Note that since the spacings between floating-point numbers gets larger as the size of the numbers get larger, you may have to adjust your idea of "approximately equal" to suit the magnitude of the numbers you are comparing. For numbers such as those above, i.e. with an exponent of 2**50 and an inter-number gap of 2**27, the value "approximately equal" should be at least the width of the gap (2**27) and more likely something several times larger than the gap width, such as 2**29 or 2**30:

```    // hexadecimal floating-point constant with power-of-two exponent:
if ( Math.abs(a - b) < 1.0p30 ) {
System.out.println("Close enough to be approximately equal.");
}
```

### Summary of Floating Point Errors

• Floating-point numbers are approximations.
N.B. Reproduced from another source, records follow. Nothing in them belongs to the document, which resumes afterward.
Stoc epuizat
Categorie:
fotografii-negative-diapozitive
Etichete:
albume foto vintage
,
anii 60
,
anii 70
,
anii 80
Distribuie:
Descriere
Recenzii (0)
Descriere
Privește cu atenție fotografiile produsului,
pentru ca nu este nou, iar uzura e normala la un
Computers contain a finite sample of the infinite number of floating-point values. Hope that your answer is one of the values the computer can represent (or is very close to it).
• Never compare floating-point approximations for equality. Test the absolute value of the difference against an acceptable "approximately equal" value suited to the range of the numbers being compared.
• Associativity does not hold for floating-point numbers.
• Smaller floating-point numbers are spaced closer together than larger floating-point numbers - the "gap" width between adjacent floating-point numbers varies with the size of the exponent used.
• Adding floating-point numbers of different magnitudes is subject to loss of precision. Where possible, only add numbers of similar magnitude. (Add up all your small numbers before you tackle the big ones.)
• Avoid subtracting numbers that are nearly equal - the cancellation of the significant digits leaves only the unreliable less-significant digits in the answer.
• Read the literature on floating-point before you try to use it!